Mental health care for young Australians is set for a $51.8 million funding boost.
Member for McPherson, Karen Andrews, said the Government’s extra investment in the national network of headspace centres and the digital portal, headspace, means young people will have access to around 14,000 additional services nationally, shorter wait times and extra clinical staff.
“We want young people to know they are not alone on their journey, and that we’re backing quality frontline support,” Karen Andrews said.
“Our support for headspace gives young Australians in McPherson a single entry point to friendly primary care that includes early intervention services and support for physical and mental wellbeing.”
Around 560,000 children and adolescents are estimated to have mental illness, and one in four young Australians experience it in any given year.
Health Minister Greg Hunt said the Government understands the huge mental health challenge facing many Australians, particularly young Australians.
“We’re committed to ensuring that Australians can get information, advice, understanding, counselling and treatment, when and where they need it,” Minster Hunt said.
“Within our funding injection for headspace, $39 million will go towards services and staff while $12.8 million will ensure headspace National can continue to run headspace so young people can access support when they need it.”
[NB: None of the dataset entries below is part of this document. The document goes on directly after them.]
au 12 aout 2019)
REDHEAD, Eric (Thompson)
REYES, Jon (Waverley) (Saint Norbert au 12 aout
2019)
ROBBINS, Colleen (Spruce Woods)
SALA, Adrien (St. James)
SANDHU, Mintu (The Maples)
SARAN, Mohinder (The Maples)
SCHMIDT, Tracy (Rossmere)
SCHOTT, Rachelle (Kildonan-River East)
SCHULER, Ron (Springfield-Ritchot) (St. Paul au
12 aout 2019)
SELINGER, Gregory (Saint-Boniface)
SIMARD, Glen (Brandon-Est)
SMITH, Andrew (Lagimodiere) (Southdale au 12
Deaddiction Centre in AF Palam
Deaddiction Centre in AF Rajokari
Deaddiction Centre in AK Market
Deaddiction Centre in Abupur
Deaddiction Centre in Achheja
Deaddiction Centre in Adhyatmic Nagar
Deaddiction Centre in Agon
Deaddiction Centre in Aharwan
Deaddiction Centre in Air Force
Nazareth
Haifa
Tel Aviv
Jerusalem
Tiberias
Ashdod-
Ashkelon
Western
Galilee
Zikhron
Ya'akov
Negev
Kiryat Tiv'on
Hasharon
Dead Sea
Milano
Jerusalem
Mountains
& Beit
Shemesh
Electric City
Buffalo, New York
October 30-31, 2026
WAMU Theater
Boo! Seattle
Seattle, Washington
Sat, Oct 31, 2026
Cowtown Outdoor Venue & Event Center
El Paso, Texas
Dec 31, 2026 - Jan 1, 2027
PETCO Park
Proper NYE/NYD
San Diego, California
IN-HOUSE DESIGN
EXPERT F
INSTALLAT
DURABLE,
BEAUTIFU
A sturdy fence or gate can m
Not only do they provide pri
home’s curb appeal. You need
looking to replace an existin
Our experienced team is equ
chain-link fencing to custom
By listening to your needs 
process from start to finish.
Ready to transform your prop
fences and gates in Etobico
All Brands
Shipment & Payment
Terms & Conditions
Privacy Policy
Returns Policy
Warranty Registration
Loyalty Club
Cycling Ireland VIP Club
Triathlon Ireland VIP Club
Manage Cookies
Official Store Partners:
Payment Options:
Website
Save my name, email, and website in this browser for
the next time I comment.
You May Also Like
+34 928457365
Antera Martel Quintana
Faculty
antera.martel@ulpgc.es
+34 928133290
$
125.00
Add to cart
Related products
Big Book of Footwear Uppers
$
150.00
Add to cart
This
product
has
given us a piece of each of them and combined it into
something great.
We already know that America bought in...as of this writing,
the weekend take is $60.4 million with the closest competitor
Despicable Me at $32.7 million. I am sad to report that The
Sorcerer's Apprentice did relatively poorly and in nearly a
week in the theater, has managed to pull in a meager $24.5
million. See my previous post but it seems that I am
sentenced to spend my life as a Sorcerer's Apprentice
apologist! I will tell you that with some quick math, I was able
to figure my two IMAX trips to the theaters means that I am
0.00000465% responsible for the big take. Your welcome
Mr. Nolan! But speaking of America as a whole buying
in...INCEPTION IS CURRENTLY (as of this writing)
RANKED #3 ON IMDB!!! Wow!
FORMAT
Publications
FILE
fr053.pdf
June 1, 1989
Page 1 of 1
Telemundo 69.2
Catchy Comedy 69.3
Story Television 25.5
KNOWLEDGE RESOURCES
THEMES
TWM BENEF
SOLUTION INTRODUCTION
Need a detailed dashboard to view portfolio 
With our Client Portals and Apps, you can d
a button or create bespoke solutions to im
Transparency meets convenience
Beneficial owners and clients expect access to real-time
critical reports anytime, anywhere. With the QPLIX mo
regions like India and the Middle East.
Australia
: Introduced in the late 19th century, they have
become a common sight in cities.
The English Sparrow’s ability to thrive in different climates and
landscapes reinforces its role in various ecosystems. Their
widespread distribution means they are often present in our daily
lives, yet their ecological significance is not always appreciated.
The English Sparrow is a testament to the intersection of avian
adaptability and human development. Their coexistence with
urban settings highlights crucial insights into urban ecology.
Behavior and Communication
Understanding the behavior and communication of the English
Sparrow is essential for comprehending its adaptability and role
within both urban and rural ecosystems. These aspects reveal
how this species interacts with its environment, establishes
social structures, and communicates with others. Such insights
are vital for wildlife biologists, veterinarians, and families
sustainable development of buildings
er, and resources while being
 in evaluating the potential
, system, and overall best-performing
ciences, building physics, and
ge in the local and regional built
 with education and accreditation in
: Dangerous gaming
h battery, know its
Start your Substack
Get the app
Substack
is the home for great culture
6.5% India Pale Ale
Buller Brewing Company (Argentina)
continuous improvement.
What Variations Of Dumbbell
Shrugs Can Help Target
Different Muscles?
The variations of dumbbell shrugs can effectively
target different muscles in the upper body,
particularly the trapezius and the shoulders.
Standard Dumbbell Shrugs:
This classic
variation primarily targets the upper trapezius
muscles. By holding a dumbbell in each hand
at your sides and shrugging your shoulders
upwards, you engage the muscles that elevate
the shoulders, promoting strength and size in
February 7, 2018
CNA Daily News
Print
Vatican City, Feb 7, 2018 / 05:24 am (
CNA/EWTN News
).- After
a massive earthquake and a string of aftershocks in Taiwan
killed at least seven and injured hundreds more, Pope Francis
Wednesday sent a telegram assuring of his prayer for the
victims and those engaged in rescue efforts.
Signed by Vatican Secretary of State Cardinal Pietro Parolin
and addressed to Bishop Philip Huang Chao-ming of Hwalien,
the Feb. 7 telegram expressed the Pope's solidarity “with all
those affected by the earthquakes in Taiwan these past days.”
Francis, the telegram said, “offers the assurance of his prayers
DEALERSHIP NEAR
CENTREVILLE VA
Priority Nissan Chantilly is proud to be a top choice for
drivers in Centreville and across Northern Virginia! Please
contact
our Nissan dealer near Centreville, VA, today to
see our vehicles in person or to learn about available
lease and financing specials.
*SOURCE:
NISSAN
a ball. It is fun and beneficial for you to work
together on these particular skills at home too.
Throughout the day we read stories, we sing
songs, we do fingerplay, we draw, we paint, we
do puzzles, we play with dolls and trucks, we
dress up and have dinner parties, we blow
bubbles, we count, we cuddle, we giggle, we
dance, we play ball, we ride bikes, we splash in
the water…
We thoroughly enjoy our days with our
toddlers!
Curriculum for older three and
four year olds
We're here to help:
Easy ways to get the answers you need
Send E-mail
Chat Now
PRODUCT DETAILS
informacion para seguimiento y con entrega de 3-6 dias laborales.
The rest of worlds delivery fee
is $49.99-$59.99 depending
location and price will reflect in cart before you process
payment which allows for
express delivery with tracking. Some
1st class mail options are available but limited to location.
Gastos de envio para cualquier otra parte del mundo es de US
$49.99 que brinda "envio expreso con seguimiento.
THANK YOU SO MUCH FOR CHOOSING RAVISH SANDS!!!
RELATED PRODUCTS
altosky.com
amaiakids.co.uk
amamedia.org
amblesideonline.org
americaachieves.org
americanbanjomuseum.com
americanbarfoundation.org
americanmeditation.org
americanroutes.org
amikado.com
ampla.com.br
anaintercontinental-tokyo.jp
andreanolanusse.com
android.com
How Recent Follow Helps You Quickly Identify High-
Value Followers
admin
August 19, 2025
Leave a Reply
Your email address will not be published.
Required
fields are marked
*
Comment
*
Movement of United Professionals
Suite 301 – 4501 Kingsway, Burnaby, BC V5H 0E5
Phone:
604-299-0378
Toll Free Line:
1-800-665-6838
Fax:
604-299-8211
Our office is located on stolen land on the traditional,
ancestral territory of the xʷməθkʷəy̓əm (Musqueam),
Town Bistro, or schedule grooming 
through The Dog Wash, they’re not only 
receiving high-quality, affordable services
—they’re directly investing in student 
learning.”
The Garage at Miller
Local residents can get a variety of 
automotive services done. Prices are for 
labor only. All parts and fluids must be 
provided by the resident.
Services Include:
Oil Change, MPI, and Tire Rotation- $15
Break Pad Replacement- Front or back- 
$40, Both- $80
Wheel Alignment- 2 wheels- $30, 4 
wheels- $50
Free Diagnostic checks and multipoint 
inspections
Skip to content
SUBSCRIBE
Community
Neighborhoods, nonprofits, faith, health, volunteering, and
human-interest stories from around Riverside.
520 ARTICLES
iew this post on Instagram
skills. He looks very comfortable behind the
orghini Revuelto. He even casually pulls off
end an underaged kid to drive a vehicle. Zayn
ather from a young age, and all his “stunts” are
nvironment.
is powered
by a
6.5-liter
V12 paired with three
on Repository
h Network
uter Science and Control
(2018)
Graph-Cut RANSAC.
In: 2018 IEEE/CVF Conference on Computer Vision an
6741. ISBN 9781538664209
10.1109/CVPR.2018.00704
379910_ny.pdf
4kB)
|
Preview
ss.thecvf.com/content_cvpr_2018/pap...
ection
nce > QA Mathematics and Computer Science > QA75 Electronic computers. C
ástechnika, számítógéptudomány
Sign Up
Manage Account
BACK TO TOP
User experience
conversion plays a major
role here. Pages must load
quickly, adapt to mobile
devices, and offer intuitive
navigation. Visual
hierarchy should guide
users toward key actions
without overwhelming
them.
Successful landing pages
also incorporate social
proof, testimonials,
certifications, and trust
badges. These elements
“The additional investment is on top of the $95.7 million per year we have already committed to the 107 headspace centres running across the country.”
headspace has increased the number of services it delivers from around 259,000
in 2014/15 to around 382,000 in 2017/18. Last year, approximately 33,800 young
people accessed headspace.
“With an unprecedented $4.7 billion investment being made in mental health this year alone, our funding boost will help headspace meet the increasing demands for their services, today and in coming years,” Minister Hunt said.